La Chine n'a pas fourni de statistiques concernant ses moyens,
mais Taiwan estime que l'aviation chinoise dispose déjà
de 280 unités, des milliers d'autres étant réparties
ailleurs. La flotte chinoise serait donc la seconde au monde,
après l'américaine, qui compterait actuellement
environ 7000 drones. Dans l'immédiat, il apparaît
que la Chine utilisera ses drones dans des zones où
elle cherche à imposer se présence militaire:
Tibet, Xinjiang, frontières avec le Japon, par exemple.
A terme, le rapport fait valoir que les Chinois pourraient
en cas de conflit détruire avec succès un porte-avions
américain en utilisant des flottilles de drones, bien
plus difficiles à contrôler que des flottilles
de vedettes.
Le contre-espionnage
américain attire aujourd'hui l'attention sur la cyber-guerre
que mènerait actuellement la Chine pour détourner
les principales données industrielles et de recherche
mises au point par les entreprises américaines travaillant
pour la défense. Une offensive générale
contre des hackers travaillant pour le compte de la Chine
se déroule actuellement aux Etats-Unis. Selon la firme
américaine FireArm (http://www.fireeye.com/)
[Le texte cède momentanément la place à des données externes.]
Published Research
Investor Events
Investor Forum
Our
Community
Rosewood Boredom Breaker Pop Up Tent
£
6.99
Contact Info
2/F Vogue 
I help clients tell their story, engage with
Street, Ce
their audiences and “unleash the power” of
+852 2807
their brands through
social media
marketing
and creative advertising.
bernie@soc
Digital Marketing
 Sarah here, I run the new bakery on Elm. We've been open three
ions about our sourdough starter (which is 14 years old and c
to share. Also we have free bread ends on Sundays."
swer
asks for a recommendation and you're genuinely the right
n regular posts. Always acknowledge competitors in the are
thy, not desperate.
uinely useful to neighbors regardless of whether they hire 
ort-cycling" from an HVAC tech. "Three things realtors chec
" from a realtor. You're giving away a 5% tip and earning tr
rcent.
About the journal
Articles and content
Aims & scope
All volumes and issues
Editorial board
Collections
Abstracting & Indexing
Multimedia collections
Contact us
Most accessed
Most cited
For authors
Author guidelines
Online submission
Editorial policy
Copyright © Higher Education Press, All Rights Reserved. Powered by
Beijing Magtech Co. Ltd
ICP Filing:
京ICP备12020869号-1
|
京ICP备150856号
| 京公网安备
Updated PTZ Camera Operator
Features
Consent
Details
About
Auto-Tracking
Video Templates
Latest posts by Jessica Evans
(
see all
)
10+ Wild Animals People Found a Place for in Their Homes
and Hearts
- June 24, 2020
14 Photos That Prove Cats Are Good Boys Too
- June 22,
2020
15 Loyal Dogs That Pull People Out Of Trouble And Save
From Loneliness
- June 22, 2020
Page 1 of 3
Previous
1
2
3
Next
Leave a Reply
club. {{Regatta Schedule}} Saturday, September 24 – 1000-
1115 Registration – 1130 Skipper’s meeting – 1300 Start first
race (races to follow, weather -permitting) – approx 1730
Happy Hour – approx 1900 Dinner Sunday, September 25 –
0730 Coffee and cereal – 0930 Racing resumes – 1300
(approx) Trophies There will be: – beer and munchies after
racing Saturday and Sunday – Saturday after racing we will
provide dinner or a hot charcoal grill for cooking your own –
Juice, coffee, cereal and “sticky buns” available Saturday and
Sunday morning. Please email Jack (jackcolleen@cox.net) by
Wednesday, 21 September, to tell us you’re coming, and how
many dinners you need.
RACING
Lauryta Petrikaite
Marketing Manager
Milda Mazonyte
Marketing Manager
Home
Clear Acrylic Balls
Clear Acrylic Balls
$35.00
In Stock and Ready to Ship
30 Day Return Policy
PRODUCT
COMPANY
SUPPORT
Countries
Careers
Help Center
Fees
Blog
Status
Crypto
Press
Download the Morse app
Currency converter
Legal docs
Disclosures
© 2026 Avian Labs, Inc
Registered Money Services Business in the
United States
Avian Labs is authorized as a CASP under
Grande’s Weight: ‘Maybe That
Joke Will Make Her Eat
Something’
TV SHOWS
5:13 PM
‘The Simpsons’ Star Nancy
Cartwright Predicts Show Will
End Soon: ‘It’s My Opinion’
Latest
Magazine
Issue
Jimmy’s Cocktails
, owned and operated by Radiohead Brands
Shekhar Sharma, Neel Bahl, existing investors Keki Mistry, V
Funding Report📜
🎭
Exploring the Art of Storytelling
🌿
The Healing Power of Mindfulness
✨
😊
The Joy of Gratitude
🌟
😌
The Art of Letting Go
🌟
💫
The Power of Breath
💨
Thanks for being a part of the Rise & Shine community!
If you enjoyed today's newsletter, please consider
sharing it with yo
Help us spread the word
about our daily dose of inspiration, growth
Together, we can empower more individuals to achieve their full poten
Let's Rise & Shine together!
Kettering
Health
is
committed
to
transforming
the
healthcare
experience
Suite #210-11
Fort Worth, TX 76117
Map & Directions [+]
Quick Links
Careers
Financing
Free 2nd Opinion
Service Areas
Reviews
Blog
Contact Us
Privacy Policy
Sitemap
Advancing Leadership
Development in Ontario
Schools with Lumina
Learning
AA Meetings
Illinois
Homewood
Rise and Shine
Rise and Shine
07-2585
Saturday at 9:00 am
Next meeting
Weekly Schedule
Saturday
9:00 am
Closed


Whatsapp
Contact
qui opère dans le cadre de la cyber-défense,
une opération massive serait conduite par un groupe
de hackers nommé Comment Crew basé à
Shanghai. Ceci n'aurait rien d'étonnant, puisque c'est
de cette façon que beaucoup d'industriels asiatiques
ont pris connaissance des savoir-faires américains
et européens. La NSA américaine n'est pas en
reste, puisque l'on sait maintenant qu'elle espionne systématiquement
toutes les entreprises européennes, civiles ou de défense.
En matière
de drones malheureusement, il n'y aurait pas grand chose à
espionner en Europe, y compris chez les grands industriels
de l'aéronautique et du spatial. Nous avons indiqué
en introduction que ni l'Union européenne ni les gouvernements
de l'Union n'ont actuellement proposé de politiques
industrielles et de recherche sérieuses dans le domaine
des drones. Une recherche attentive montrerait cependant que
certains programmes sont à l'étude. Mais manifestement
leurs ambitions tant militaires que civiles sont timides et
lointaines. Les Européens, et la France en premier
lieu, se privent ainsi d'un important atout pour le «
redressement industriel ». Il faudrait rechercher les
responsables de cette démission, qui a certainement
profité à certains intérêts (allemands?).
Nous ne le ferons pas ici, car une enquête sérieuse
s'imposerait, dépassant le cadre de cet article. Bornons
nous à signaler cette inadmissible absence des entreprises
et du gouvernement français dans un secteur essentiel.